И в самом деле, было очень поздно… Они пошли на кухню, поели что-то на уголке стола…
– Я не предлагаю вам остаться ночевать… Боюсь потерять уважение бродяги.
Они вышли в прохладную тьму. Дошли до крепостной стены… Мираж Парижа исчез, только там прямо над этой туманной далью бледнело ночное небо, скупо усеянное звездами.
– Режис, – начала Мадлена, – искал Х вашей формулы будущего, тот самый который Х нужно приплюсовать к настоящему. Но искал он, если так можно выразиться, как сугубо „частное лицо“, вне религий, мистики, философии. И, как все люди, нашел лишь смерть.
– Мне хотелось бы сделать для вас что-нибудь замечательное…
– Режиса из камня… из живого камня…
Мадлена с трудом удерживала слезы. Он взял ее руки в свои чуть шершавые ладони.
– Мне, пожалуй, пора ехать… Пора, а?
Она проводила его до машины и побежала наверх в спальню, чтобы плакать, чтобы выплакать все свои слезы.
VI. You can't have the cake and eat it[11]
Всех, о ком я вам рассказываю, я прекрасно себе представляю. Знаю Мадлену до кончика ее ногтей, и скульптора, и крестную, и Женевьеву, и всех остальных своих героев. Но я плохо знаю Режиса, а это значит, что роман мой, если только это роман, на верном пути и что я рассказываю обо всем достаточно правильно, раз Режис без всяких усилий с моей стороны остается фигурой расплывчатой; то, что говорят о нем одни и другие, мешает мне отчетливо его себе представить, и я не слишком уверена, что мое первоначальное представление о нем было правильно. Случайно я узнала, что у него были голубые глаза, но это, пожалуй, единственное, в чем я уверена. Я представляю себе его то таким, каким он был для Мадлены, то таким, каким видел его старина Жан, потом о нем что-нибудь скажут крестная или Лиза, его сестра… Всему этому недостает единства: одно не только не дополняет другое, но даже противоречит. Впрочем, никто не отрицает, что он очень любил женщин, а потом не смотрел ни на одну, кроме Мадлены. Вот это, по-видимому, бесспорно. А все прочее зависит от того, с какими людьми говоришь, зависит от того периода времени, когда они встречались с ним, Режис Лаланд – то шутник, то человек загадочный, рассеянный, ни с кем близко не сходившийся. Одни говорили, что он любил веселиться, смеяться… что он был сентиментален… другие – что он знал иные, более глубокие чувства, нежели сироп сентиментальщины… Говорили, что это была открытая прямая душа, что он ненавидел ложь; откуда же тогда эти мистификации с историческими трудами, детективные романы… Я не представляю себе ни физический, ни моральный облик Режиса: у него были голубые глаза, ладно, но был ли он высокого или низкого роста, блондин, шатен или брюнет? Мнения на сей счет расходятся. Рост человека – это вопрос личной оценки, и даже картины и снимки не дают представления о росте. Помню, как я удивилась, увидев мать английской королевы, – по портретам я представляла ее себе очень высокой, а она оказалась совсем низенькой. Возможно, вы скажете, что я ошибаюсь и что она вовсе не низенькая, но мне она показалась низенькой. То же самое происходит с актерами: на сцене они другого роста, чем в жизни… Только исключительное – гигант, карлик – воспринимается всеми одинаково… Если все согласны насчет голубых глаз Режиса, значит, глаза у него были голубые. Тот, кто видел их черными, никогда их не видел – он просто лжет.

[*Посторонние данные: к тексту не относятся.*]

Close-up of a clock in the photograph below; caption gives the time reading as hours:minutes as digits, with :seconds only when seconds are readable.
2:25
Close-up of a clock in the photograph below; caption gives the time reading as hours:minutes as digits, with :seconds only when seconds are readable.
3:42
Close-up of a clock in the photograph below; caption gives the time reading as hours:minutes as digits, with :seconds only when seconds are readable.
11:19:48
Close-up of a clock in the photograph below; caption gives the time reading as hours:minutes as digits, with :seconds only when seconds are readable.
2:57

Но в одном я уверена… Его отношения со вселенной были невыносимы. Наш ограниченный мир был для него тюрьмою, и он старался разобрать ее стены, подпилить решетки, пытался вырыть подземный ход. Однако непостижимое зорко несло караул, и алмаз научной логики лишь скользил по скользкой и гладкой стене узилища. И все же он был весел, сидя в тюремной камере, и хотя каждую минуту выкуривал свою последнюю сигарету смертника, это не мешало ему вести себя, как будто он живой. Не постигая смерти, он не казал пред нею труса. Если верить Мадлене, Режис Лаланд был великим романистом, по обостренное сознание своего незнания, возможно, превращало его еще и в человека.

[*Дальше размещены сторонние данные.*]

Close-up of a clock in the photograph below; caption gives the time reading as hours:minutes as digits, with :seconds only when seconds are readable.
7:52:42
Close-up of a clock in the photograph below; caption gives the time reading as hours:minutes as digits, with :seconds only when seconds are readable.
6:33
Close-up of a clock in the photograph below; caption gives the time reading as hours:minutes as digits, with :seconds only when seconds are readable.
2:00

В мертвого человека, каков он в данный момент. И нет в человеческом языке ни единого точного слова, чтобы выразить этот страх, это смятение, бунт, покорность, рабское состояние, в котором мы вынуждены жить, эти унижения и оплеухи, на которые не скупится природа, грубую ее силу, всю совокупность человеческих чувств перед лицом смерти. Наше бессилье. И все-таки есть что-то совсем рядом, у нас под рукой, что-то, чего мы не в состоянии схватить. Режис предлагал лишить неизбежное жала его. Собственная смерть стала для него облегчением, пугающим облегчением.
Живые повсюду и всегда относятся к смерти почтительно. Если только речь не идет о сведении счетов, о вендетте. Не скажете же вы, глядя на покойника: „Слава богу, приятно все-таки, одной гадиной меньше“… Достаточно человеку умереть, и тут же, каков бы ни был покойник, на сцену выступает почтение к самой смерти, и прохожие, завидя на улице похоронную процессию, снимают шляпу не из сочувствия к горю живых, а из уважения к небытию, которое везут в деревянном ящике. Здесь играют роль также и рыцарские чувства: тот, кто перестал жить, не может более защитить себя в своем теперешнем состоянии, и, если человеку присуще чувство чести, он не будет бить лежачего, а тем более труп, – это не принято. Мертвец – всегда еще одна жертва нашего общего заклятого, подлинного врага: смерти. Человек всячески изощряется, чтобы отнять у смерти жертву ее, продлить жизнь мертвеца, храня о нем память; теперь, ради вящей иллюзии, мы располагаем для этой цели кинофильмами, пластинками, а там, глядишь, изобретут еще что-нибудь… Если, к примеру, науке удастся с помощью энцефалограммы уловить процесс мышления в человеческом мозгу, тогда можно будет построить машину, которая точно воспроизведет этот процесс, перенеся на ленту то, что происходило в мозгу ушедшего. Мы будем спрашивать себя: как поступил бы наш обожаемый покойник в таких-то и таких-то обстоятельствах? В машину заложат наш вопрос, нанесенный на перфорированную карточку, и мы получим ответ.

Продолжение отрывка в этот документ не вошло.